Después que en diciembre del 2017, el papa Francisco llamó a los ricos a poner fin a la “cultura del egoísmo” y pidió a los jóvenes promover “líos en las diócesis”, es preciso insistir que si esta sociedad aspira a vivir en paz y bajo cierto grado de estabilidad política, debe hacer más esfuerzos para combatir la indigencia. Los logros en el campo de la seguridad social y la democracia económica están muy a la zaga de las conquistas en materia de desarrollo político y respeto a las libertades individuales. Una democracia funcional requiere de cierto equilibrio de esos elementos fundamentales. Por eso, para muchos sectores de población, nuestro sistema político es insustancial y no le representa nada.
La pobreza no es el factor fundamental de la desobediencia social y la subversión, aunque la fomenta y en determinados momentos la justifica, desde un prisma puramente ideológico. El hecho de que algunos de los movimientos guerrilleros más exitosos hayan actuado en sociedades más o menos adelantadas, desde una visión tercermundista, como Argentina y Uruguay, demuestra que en la sedición y las guerrillas operan fuerzas y elementos ajenos totalmente a la pobreza imperante en el medio en donde actúan.
Sin embargo, el ensanchamiento de la brecha, ya grande, entre pequeños grupos detentadores del poder económico y grandes masas de población carentes de toda posibilidad de progreso, gravita penosamente sobre la suerte del sistema democrático.

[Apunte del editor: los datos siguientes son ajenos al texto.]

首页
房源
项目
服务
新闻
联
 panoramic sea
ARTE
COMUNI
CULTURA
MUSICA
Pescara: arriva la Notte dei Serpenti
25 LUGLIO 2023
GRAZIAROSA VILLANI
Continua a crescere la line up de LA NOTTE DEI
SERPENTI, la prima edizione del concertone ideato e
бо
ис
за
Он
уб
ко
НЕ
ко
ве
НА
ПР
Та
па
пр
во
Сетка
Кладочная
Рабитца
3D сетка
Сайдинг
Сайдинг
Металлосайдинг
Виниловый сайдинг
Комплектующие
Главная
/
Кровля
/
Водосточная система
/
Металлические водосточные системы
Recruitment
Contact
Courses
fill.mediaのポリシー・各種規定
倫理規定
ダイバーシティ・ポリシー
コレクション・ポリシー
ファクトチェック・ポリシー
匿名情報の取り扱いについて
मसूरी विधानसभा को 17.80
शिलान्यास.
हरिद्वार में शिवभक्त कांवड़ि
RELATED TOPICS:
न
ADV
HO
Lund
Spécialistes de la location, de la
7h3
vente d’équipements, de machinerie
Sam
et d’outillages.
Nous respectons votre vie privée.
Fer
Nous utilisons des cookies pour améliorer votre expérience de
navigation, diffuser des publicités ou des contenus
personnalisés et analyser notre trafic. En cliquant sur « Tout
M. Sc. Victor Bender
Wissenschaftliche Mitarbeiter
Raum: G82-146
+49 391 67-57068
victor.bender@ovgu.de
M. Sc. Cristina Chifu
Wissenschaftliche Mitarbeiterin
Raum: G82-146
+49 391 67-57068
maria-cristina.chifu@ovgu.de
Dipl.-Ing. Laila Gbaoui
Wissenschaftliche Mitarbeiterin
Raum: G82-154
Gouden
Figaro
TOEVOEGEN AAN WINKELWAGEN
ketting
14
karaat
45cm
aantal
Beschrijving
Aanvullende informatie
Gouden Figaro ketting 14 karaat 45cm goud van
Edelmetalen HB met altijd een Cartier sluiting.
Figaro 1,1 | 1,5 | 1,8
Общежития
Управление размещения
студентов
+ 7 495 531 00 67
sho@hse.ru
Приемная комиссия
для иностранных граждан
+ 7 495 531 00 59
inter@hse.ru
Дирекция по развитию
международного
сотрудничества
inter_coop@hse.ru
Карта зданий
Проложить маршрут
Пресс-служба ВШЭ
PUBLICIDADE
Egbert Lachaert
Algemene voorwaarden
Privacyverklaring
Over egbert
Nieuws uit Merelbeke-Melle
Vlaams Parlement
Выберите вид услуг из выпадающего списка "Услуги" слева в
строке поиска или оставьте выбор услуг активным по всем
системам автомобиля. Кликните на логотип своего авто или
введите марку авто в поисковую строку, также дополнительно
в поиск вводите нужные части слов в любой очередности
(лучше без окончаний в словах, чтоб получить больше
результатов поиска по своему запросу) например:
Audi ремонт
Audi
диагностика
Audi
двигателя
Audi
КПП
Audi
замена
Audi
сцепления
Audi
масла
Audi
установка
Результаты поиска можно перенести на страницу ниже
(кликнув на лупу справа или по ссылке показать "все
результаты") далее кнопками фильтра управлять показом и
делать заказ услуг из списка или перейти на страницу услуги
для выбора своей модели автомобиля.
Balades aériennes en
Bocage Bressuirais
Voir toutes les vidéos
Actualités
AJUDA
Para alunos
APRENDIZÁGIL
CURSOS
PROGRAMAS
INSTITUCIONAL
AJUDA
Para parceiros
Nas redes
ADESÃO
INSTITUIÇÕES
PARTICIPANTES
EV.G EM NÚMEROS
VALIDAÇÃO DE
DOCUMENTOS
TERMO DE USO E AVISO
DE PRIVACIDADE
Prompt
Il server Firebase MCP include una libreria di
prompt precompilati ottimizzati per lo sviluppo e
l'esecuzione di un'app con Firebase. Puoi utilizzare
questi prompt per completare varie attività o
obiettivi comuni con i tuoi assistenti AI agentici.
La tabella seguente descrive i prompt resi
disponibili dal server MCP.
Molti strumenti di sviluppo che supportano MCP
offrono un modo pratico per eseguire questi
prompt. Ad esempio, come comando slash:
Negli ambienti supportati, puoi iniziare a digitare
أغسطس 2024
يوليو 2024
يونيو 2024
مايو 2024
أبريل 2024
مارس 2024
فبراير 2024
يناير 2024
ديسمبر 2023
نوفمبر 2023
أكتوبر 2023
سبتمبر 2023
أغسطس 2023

La desaparición de la pobreza debe ser, por esta y muchas otras razones, un fin en sí mismo en la sociedad moderna.
Por tal razón, necesitamos reformas que tiendan a reducir esos desequilibrios y crear nuevas y prometedoras fuentes de empleo, para devolverles a una parte importante de la población la dignidad que la falta de oportunidades se llevó consigo.